Qué sensación de quiero y no puedo, de debilidad práctica de nuestra democracia, de política adolescente, de pan y circo, de cohetes y poca chicha, de incidencia en el espectáculo por encima de todo… me ha dejado el debate televisivo y sus previos, sobre todo los previos, del debate electoral del pasado 5 de noviembre. Y digo los previos porque, los días anteriores al desencuentro de los candidatos en la tele, parecía que se nos venía encima un acontecimiento que nada tenía que ver con lo que debería ser un ejercicio natural y frecuente de las costumbres y métodos democráticos, aquí y en todas partes.
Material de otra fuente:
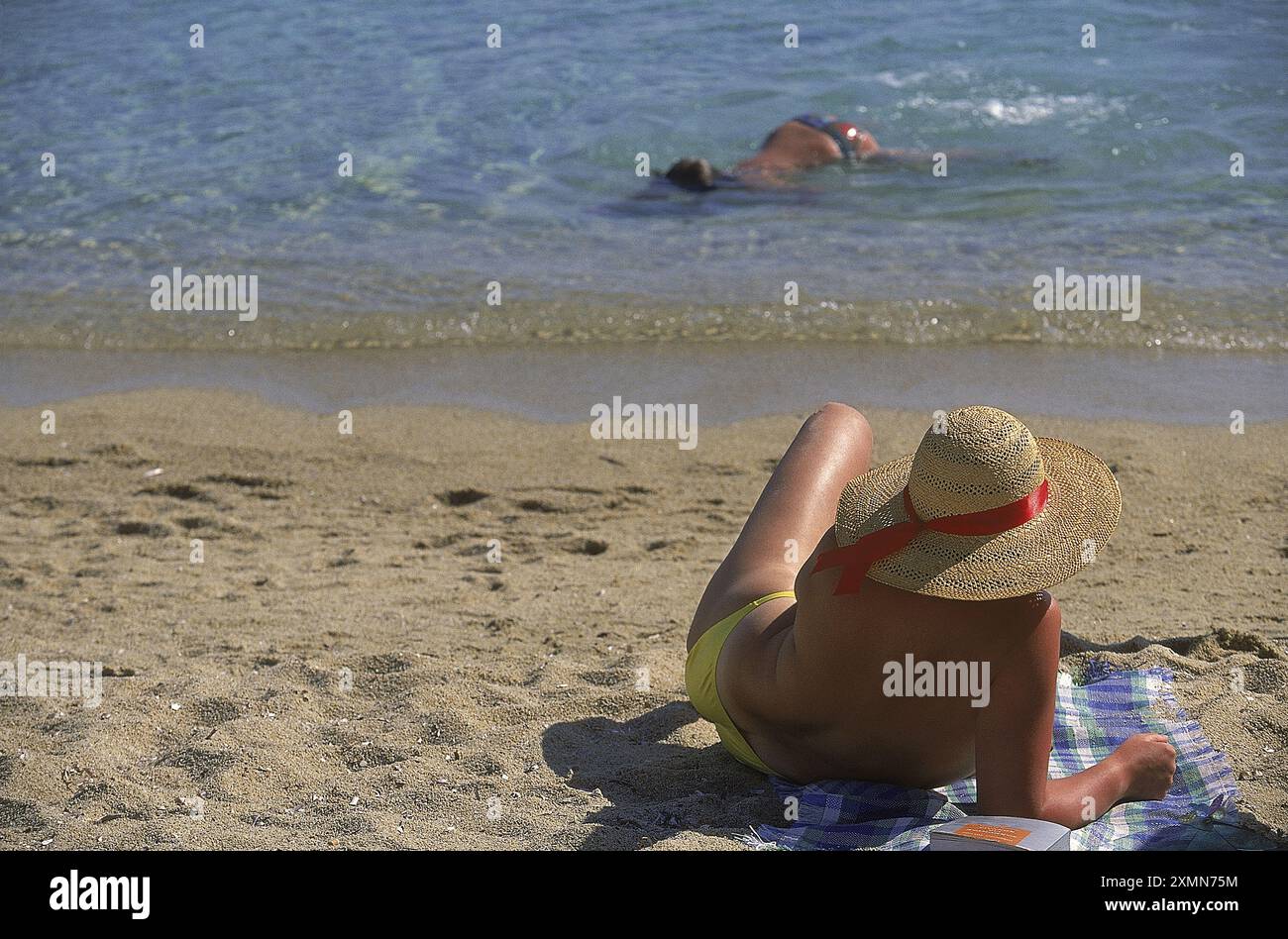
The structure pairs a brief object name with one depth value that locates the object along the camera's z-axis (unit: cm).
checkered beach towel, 244
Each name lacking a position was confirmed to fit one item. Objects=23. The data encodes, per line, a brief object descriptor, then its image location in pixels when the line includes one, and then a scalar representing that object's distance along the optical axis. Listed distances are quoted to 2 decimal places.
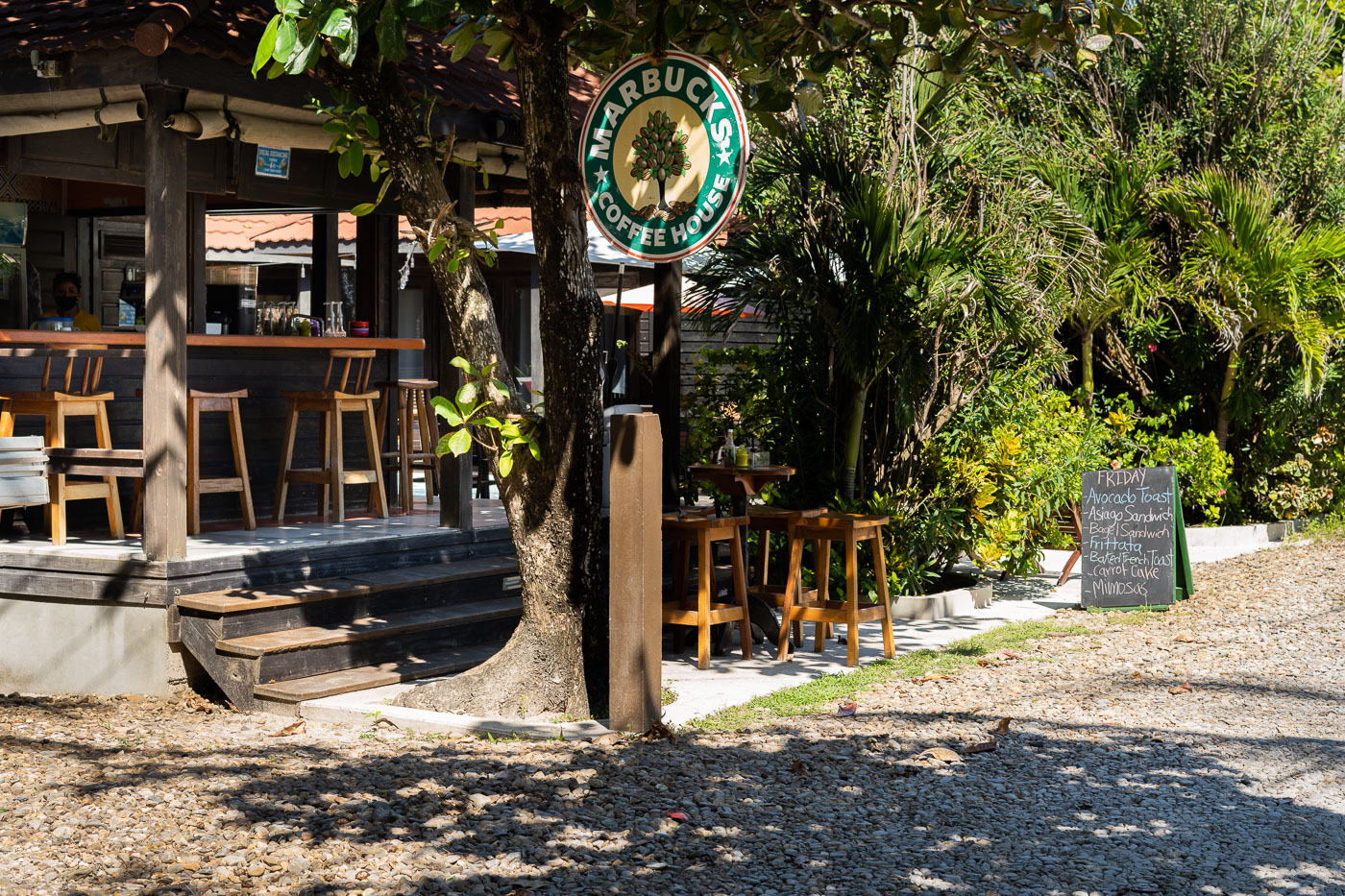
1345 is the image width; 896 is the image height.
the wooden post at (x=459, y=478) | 7.82
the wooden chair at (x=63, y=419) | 7.22
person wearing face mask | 9.59
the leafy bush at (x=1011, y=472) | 8.77
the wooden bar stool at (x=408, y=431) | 8.98
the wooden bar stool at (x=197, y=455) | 7.77
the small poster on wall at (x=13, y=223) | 9.68
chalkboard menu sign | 8.73
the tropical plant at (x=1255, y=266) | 10.98
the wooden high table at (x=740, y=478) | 7.39
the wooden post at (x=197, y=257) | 9.12
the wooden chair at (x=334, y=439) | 8.30
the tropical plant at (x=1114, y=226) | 10.89
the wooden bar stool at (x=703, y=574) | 6.73
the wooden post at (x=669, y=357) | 7.57
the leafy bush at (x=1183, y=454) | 11.41
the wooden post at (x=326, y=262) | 10.29
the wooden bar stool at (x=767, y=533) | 7.37
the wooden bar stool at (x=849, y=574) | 7.05
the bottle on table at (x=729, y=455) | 7.63
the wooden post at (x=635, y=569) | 5.45
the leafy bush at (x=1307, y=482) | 12.55
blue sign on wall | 8.55
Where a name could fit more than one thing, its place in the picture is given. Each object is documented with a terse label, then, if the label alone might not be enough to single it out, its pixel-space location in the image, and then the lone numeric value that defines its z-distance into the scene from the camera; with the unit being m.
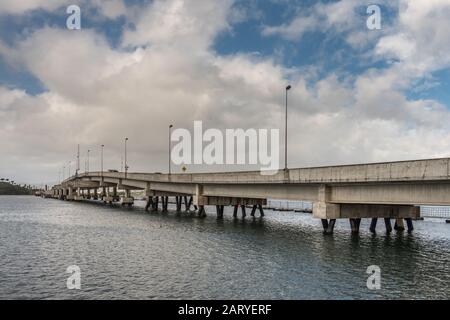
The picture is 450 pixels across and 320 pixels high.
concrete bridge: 33.78
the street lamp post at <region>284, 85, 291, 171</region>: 47.72
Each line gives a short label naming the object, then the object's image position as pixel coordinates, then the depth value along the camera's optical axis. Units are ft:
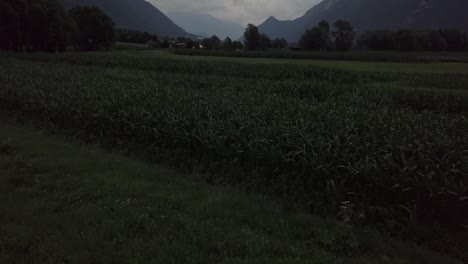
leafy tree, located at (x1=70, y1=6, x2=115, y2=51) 205.05
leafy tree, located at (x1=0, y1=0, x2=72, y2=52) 149.89
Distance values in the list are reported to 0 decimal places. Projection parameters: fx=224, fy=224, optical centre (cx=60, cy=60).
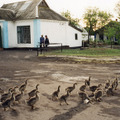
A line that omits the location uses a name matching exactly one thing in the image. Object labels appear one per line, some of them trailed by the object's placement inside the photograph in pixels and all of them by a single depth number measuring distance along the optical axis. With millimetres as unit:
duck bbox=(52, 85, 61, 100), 7576
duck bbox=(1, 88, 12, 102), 7246
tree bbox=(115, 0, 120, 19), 26625
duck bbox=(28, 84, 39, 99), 7680
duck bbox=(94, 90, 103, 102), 7355
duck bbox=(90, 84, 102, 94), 8278
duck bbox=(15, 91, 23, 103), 7299
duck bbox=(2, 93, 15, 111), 6545
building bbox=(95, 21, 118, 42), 60450
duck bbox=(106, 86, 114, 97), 8017
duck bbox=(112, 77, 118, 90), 8509
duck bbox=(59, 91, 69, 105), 7105
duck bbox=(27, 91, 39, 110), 6824
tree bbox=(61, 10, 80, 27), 49500
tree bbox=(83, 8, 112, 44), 60250
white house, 32250
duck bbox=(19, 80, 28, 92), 8203
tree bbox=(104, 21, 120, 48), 25469
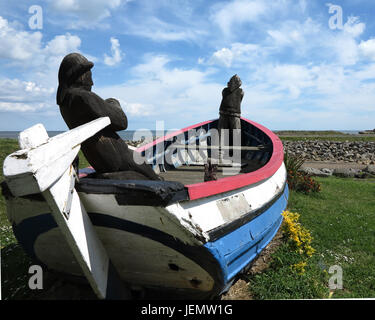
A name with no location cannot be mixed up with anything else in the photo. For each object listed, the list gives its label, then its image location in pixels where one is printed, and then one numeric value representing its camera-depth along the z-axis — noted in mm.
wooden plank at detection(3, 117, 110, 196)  1609
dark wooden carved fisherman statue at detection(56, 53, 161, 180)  2607
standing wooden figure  7035
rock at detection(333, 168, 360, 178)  12219
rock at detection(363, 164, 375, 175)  12461
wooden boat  2143
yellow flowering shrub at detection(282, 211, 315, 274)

Más bien daba la impresión que se avecinaba el estreno de otra edición de El Circo del Sol – y pongo la comparación en un nivel artístico y de seriedad que quizás el espectáculo político no se merece – y que la tramoya era más importante que el hecho mismo del debate. Luego, la escasa altura intelectual mantenida en general sobre aquellos atriles la noche del 5 de noviembre vino a confirmar que, en efecto, allí lo importante era el celofán y no lo que había en la bandeja.
Estoy hablando, sobre todo, de la semanita en que cada dos por tres en los telediarios, o en otros programas, la televisión se dedicó con todo lujo de detalles a informarnos de los preparativos para el evento. Diseño de producción, metros cuadrados del plató, disposición de las luces, confección de decorados, ubicación de las cámaras, participación de sus profesionales, mobiliario, etc. En fin, que el escenario primaba, y estaba a punto de levantarse el telón para ofrecernos algo excepcional, lo nunca , o casi nunca, visto, el más difícil todavía, un debate político entre líderes, lo que debería ser una práctica normal democrática anunciada como si se tratara de la exhibición de la mujer con dos cabezas o el triple salto mortal de los monos trapecistas. La falta de costumbre, claro.
Recuerdo cuando de niño se
instalaban las ferias en un solar entonces existente entre la Gran Vía y el rio Huerva,
y yo acudía a la casa de mi tía que vivía en las casas de enfrente, y desde el
balcón asistía embelesado al alzamiento del Circo Amar de Paris. Se hinchaba la
lona, los hombres y mujeres del circo afanados en prepararlo todo, los
elefantes tiraban de los cables de aquellos grandes mástiles, se pintaban de
vivos colores las tapias del graderío, se probaban las luces… Los preparativos
eran todo un espectáculo ilusionante. La diferencia es que, cuando al cabo
empezaba la función, lo ofrecido en la pista no defraudaba. Lo verdaderamente serio acaecía allí ante mis
ojos. El montaje había sido parafernalia, pura publicidad, entretenida, sí,
pero los protagonistas no la necesitaban.
Viniendo al debate político. Algo falla, o falta, en la vida pública de este país cuando el diálogo y la confrontación entre sus líderes hay que anunciarlos como si se tratara de un circo. Lo dicho. Falta el hábito.